ISIS represents a particular sub-section of Iraq's Sunnis - members of a religious minority who found favourable treatment under the tyranny of Saddam Hussein. Under the new order of things, led by the Iran-favoured Prime Minister Maliki, some members of this group resent what they see as a dominant Shia agenda in government.

Obviously, there is a great deal more going on than that, and any sympathy for the zealots of ISIS in their claims of ill-favour must be taken with a rather major pinch of salt. After all, the favourable treatment under Saddam extended to being the beneficiaries of numerous war crimes and genocidal acts. Anyone who speaks wistfully of, or wishes to return to, that state of affairs - and that includes those who term themselves 'anti-war' yet wish that Saddam and his revolting sons were still in power - does not deserve to have their nasty views respected, let alone enacted.

However, opinions of this sort predominate among the terrorists and the murderers of ISIS - and they are getting away with horrors on a scale last seen before the rightful deposition of the kleptocratic Ba'ath party.

And, as I have documented elsewhere, these abominations are hardly going unreported or unrecognised. Many hours of footage - most of it produced, with disturbing professionalism, by agents of ISIS themselves - exist as a record of the atrocities committed. These videos are dramatically different to their predecessors - those grainy home movies promulgated by Osama bin Laden and the like - in two respects: quality, and activity. They are better shot, making superior use of the editor's craft; and they demonstrate firsthand the brutal realities of ISIS' campaign of terror.
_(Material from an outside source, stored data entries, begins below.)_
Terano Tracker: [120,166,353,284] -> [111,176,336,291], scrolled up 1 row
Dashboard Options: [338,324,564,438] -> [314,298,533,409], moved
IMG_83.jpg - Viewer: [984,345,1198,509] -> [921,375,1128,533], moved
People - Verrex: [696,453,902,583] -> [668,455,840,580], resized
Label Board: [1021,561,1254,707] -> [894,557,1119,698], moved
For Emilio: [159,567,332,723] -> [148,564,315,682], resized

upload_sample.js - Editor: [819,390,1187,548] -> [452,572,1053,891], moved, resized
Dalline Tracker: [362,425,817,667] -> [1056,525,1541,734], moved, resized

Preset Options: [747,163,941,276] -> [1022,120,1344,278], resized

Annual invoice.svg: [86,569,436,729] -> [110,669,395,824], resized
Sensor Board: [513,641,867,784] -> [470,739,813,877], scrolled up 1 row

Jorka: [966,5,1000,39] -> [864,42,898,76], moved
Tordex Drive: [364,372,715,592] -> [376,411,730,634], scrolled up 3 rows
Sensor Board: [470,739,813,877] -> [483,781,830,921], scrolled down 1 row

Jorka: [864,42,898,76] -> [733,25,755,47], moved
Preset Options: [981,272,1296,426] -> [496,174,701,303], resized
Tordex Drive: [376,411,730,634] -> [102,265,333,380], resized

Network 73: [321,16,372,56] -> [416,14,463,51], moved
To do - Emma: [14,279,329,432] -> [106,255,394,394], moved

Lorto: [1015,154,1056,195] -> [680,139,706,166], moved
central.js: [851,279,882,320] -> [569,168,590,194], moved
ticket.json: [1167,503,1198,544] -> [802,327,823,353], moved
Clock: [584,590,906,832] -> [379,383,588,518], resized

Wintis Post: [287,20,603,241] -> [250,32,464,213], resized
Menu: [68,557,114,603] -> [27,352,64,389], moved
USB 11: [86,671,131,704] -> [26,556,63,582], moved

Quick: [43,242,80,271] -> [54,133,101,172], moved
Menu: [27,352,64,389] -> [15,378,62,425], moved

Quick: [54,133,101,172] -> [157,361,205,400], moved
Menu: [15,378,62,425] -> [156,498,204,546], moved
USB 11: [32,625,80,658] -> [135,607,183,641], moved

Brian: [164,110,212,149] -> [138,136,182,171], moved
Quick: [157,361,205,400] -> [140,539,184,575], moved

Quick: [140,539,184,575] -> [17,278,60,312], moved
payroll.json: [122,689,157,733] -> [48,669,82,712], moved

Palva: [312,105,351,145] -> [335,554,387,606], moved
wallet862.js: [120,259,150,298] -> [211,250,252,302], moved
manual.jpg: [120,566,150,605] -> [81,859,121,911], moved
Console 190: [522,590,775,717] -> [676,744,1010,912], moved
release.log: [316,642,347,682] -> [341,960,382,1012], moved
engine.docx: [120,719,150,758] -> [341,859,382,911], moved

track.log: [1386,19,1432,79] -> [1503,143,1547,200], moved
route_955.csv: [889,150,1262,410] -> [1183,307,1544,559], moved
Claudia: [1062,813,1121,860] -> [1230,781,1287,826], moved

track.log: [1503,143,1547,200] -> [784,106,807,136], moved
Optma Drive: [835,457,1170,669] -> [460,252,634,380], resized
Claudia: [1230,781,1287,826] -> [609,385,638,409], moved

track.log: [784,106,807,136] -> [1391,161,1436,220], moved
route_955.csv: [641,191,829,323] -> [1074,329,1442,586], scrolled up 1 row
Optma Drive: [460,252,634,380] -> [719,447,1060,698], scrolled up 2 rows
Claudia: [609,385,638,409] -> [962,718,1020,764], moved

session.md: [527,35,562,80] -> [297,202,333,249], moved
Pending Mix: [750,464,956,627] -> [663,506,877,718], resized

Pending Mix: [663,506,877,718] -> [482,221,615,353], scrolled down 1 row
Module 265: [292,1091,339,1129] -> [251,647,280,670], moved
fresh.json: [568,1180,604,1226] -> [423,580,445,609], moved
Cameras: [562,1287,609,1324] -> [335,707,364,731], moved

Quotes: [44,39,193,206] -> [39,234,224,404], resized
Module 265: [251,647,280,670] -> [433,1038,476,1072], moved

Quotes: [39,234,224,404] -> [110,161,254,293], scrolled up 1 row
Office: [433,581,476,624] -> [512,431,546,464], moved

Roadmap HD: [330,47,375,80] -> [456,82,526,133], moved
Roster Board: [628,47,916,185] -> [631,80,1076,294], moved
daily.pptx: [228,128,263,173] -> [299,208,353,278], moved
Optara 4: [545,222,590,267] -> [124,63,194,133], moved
Combining uncommon ferocity and power, the threat of ISIS cannot be overstated. Leaving the vicious agents of the new 'caliph' alone to execute their evil actions unmolested would be, in this fractious and febrile political climate, to abandon two nations to fascism of one kind or another. In addition, like it or not, leaving ISIS alone - and abandoning commitments to allies and diplomatic partners across the region in the process - would be tantamount to an endorsement of its evil.

The War on Terror was not a failure, and those in the West still have a long way to go to achieve its objectives. Bombing ISIS would be a start - and a good one at that.